I read the NeuralODE paper and I am a bit confused so I want to make sure that what I understood so far is correct.

Assume we have (for simplicity) 2 data points z_0 measured at t_0 and z_1 measured at t_1. Normally (in normal NN approach), one would train a NN to predict z_1 given z_0, i.e. NN(z_0)=z_1. In NeuralODE approach, the goal is to train the NN to approximate a function f(z_0) (I will ignore the explicit time dependence) such that given the ODE: \frac{dz}{dt}|_{t_0}=f(z_0) which would be approximated as \frac{dz}{dt}|_{t_0}=NN(z_0) and solving this using some (non AI based) ODE integrator (Euler’s method for example) one gets as the solution for this ODE at time t_1 something close to z_1. So basically the NN now approximates the tangent of the function (\frac{dz}{dt}) instead of the function itself (z(t)).

Is my understanding so far correct?

So I am a bit confused about the training itself. I understand that they use the adjoint method. What I don’t understand is what exactly is being updated. As far as I can see, the only things that are free (i.e. not measured data) are the parameters of the function f, i.e. the NN approximating it.
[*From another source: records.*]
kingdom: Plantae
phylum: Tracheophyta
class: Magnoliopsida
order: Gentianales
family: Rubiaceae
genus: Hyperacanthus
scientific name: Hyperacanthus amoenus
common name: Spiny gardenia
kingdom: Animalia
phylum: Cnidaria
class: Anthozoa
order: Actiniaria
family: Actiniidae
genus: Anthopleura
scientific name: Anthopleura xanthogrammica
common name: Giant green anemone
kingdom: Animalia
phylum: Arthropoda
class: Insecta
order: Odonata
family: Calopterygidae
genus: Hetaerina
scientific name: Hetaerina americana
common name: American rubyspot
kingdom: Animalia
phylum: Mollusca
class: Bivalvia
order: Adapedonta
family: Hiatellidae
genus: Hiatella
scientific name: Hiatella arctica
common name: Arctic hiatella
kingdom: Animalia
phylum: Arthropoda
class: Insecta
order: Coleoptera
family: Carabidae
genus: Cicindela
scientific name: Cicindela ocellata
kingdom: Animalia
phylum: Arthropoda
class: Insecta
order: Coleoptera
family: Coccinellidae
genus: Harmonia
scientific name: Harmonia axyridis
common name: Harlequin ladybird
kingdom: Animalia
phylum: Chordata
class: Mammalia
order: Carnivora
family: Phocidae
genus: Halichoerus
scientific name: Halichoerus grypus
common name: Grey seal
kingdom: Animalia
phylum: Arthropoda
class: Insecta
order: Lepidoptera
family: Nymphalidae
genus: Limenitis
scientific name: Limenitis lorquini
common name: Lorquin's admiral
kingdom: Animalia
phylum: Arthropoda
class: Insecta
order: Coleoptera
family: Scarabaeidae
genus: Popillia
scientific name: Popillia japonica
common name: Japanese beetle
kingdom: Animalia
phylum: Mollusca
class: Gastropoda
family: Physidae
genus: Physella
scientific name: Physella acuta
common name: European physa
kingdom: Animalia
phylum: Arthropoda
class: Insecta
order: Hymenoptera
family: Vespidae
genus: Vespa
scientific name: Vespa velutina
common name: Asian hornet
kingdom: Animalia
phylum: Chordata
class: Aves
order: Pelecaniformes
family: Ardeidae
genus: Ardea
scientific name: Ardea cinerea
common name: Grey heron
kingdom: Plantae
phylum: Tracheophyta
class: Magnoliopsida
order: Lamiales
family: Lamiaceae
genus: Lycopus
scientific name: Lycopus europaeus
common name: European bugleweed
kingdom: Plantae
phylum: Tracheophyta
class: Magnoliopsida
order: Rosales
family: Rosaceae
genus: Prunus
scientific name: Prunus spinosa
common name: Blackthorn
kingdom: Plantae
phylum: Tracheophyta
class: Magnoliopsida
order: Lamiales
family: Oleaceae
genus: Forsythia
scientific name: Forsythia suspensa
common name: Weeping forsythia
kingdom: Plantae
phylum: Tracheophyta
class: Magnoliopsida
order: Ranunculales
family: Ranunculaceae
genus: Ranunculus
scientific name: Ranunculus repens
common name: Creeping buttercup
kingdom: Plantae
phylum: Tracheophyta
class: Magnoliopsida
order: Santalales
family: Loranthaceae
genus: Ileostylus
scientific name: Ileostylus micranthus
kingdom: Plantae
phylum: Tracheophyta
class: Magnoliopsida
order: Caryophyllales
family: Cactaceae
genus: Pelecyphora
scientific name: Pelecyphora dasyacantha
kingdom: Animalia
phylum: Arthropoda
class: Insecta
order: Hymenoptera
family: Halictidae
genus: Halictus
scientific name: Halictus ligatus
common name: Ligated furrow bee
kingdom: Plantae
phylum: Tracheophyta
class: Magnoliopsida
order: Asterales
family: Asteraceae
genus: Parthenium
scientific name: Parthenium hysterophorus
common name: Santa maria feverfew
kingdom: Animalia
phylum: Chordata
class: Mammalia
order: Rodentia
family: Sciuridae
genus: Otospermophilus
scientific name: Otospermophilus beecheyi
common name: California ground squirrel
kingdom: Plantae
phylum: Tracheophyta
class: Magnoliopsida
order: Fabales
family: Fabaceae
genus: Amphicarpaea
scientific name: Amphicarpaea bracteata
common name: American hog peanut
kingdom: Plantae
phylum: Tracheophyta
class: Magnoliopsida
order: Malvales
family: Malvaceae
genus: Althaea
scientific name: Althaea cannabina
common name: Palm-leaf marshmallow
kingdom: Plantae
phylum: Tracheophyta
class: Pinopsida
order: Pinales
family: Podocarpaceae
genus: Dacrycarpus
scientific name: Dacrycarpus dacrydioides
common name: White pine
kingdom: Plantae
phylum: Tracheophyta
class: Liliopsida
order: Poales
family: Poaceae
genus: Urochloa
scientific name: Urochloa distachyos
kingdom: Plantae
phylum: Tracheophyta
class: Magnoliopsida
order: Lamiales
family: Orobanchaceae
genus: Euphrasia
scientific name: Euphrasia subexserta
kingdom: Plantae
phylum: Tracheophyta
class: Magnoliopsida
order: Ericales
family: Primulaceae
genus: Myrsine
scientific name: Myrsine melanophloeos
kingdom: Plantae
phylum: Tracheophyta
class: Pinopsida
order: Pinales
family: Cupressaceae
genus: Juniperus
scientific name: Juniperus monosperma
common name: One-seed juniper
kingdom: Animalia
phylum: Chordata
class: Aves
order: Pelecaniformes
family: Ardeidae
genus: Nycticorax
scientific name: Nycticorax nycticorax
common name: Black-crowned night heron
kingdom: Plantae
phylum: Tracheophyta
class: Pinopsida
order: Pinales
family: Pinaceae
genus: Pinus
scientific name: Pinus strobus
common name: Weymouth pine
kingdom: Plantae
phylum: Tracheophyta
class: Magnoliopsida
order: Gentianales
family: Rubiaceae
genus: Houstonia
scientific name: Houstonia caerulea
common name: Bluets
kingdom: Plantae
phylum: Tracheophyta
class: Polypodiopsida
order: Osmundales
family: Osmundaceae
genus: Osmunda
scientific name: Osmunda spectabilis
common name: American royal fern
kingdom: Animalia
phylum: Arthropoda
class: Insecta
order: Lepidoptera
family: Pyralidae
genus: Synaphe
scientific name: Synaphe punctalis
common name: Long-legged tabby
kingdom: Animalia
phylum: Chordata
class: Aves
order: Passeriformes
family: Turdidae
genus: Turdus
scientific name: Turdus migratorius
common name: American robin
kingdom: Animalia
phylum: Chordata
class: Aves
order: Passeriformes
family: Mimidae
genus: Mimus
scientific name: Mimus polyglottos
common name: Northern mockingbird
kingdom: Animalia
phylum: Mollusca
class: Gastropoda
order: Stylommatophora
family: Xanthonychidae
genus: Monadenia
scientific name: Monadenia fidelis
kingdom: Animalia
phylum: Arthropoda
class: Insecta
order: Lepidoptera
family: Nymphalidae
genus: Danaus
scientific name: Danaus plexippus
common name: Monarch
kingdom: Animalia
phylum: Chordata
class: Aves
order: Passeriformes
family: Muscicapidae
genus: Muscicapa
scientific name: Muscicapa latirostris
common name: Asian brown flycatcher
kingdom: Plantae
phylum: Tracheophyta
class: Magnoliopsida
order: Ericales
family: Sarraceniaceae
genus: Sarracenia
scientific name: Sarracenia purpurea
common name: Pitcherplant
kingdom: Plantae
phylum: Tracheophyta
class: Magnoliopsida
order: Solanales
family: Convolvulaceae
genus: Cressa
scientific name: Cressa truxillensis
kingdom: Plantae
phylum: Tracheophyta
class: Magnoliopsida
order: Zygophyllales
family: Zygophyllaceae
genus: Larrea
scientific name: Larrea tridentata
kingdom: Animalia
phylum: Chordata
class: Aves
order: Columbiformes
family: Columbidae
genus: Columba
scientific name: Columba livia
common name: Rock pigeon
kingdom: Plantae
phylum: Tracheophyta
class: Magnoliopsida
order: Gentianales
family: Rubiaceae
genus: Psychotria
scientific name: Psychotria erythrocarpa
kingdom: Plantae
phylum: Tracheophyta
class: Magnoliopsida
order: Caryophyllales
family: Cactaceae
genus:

So one would need to compute \frac{\partial loss}{\partial \theta}, where \theta are the parameters (weights and biases of the network).

Why would I need to compute, for example (as they do in the paper) \frac{\partial loss}{\partial z_0}? Z_0 is the input which is fixed, so I don’t need to update it. What am I missing here?

Secondly, if what I said in the first part is correct, it seems like in principle one can get great results for a reasonably simple function f, such as a (for example) 3 layers fully connected NN. So one needs to update the parameters of this NN. On the other hand, ResNets can have tens or hundreds of layers.

Am I missing a step here or is this new approach so powerful that with a lot fewer parameters one can get very good results?

I feel like a ResNet, even with 2 layers, should be more powerful than Euler’s Method ODE, as ResNets would allow more freedom in the sense that the 2 blocks don’t need to be the same, while in the NeuralODE using Euler’s Method one has the same (single) block.

Lastly, I am not sure I understand what do they mean by (continuous) depth in this case. What is the definition of the depth here (I assume it is not just the depth of f)?